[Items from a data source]
----

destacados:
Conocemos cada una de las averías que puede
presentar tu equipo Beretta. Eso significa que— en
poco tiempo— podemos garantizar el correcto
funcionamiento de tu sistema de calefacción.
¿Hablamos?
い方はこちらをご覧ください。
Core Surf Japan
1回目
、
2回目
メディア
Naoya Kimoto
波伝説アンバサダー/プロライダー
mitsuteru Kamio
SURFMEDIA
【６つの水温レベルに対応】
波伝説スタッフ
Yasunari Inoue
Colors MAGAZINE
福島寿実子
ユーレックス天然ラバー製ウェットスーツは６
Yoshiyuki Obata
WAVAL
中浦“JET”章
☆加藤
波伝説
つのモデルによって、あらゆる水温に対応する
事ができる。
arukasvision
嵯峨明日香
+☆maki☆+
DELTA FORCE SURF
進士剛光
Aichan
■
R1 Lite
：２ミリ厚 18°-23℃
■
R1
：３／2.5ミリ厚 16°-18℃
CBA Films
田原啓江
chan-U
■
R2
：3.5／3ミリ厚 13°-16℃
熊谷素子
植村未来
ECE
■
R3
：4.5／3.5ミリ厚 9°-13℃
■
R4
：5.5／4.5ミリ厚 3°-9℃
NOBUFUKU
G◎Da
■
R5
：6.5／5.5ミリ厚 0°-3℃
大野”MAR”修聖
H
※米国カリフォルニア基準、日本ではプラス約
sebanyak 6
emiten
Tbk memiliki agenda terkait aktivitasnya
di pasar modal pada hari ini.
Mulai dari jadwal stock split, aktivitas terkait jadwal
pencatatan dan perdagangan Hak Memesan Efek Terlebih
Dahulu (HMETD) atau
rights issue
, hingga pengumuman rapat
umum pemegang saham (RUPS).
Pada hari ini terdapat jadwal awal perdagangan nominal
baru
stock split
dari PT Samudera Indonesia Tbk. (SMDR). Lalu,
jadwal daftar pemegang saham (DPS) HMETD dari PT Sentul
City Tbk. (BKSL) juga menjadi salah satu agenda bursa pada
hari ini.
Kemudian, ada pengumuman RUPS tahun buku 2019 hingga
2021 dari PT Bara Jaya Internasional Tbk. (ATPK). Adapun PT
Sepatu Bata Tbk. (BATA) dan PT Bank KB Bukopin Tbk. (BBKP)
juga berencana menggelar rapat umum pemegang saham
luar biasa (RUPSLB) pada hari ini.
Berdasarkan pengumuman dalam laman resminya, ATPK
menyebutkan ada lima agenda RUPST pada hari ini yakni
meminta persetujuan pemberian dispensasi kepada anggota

----

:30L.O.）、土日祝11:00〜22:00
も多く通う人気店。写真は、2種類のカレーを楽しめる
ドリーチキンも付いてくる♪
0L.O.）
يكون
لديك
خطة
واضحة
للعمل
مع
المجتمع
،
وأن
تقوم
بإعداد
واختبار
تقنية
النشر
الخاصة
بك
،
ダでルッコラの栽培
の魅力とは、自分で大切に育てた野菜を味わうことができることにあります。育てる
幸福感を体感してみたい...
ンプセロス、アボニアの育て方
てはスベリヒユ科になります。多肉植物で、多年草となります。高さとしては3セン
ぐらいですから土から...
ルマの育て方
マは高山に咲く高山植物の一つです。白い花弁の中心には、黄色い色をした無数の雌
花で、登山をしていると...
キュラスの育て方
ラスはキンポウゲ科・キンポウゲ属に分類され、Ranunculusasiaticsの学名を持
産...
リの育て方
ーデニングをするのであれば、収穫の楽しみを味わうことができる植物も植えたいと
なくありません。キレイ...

----

> **Request**:
Extract every line of the material that contains the string "HMETD". Case matters.

> **Reply to the task**:
Dahulu (HMETD) atau
jadwal daftar pemegang saham (DPS) HMETD dari PT Sentul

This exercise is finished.